주식에서는 보통 다음과 같은 형태가 나타납니다

Today's Price = Yesterday's Price + Noise

즉, 오늘의 가격은 어제의 가격 + 노이즈인거죠.

P_t = P_t-1 + ε_t

Random walk는 미래를 예측하는데 적합하지는 않습니다. 왜냐하면 노이즈 값은 랜덤이기 때문입니다. 아래는 Random Walk에 대한 가설과 검정 예시입니다. (귀무가설과 대립가설)

Random Walk with Drift(drift(μ) is zero-mean)

P_t - P_t-1 = μ + ε_t¶

Regression test for random walk #### P_t = α + βP_t-1 + ε_t #### Equivalent to P_t - P_t-1 = α + βP_t-1 + ε_t
Test: #### H₀: β = 1 (This is a random walk) #### H₁: β < 1 (This is not a random walk)
Dickey-Fuller Test: #### H₀: β = 0 (This is a random walk) #### H₁: β < 0 (This is not a random walk)
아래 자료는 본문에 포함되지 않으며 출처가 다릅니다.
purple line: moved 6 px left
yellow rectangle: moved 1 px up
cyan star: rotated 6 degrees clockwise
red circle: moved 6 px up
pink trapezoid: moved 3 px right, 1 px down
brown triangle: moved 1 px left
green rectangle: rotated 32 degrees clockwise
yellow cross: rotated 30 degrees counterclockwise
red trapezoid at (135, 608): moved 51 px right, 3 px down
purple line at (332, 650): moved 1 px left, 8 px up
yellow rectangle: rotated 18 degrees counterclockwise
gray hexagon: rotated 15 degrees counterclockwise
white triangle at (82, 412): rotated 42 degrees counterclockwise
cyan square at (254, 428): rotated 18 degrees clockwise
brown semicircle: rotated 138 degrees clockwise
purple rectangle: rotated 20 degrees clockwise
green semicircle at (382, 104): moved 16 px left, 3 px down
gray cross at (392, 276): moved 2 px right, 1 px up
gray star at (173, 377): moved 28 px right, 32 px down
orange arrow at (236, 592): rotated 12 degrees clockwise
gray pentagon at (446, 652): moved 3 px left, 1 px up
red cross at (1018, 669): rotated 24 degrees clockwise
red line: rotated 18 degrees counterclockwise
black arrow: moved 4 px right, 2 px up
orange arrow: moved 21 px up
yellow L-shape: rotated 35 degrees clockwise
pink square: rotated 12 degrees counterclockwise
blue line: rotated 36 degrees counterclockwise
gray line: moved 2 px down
Augmented Dickey-Fuller test¶

An augmented Dickey–Fuller test (ADF)는 시계열 샘플에서 단위근이 존재한다는 검정 방법입니다. Dickey-Fuller에서 lag를 보다 확장하여 사용할 수 있습니다.

각 데이터에서 귀무가설 검정을 해보겠습니다.

In [50]:

# Augmented Dickey-Fuller test on volume of google and microsoft stocks 
adf = adfuller(microsoft["Volume"])
print("p-value of microsoft: {}".format(float(adf[1])))
adf = adfuller(google["Volume"])
print("p-value of google: {}".format(float(adf[1])))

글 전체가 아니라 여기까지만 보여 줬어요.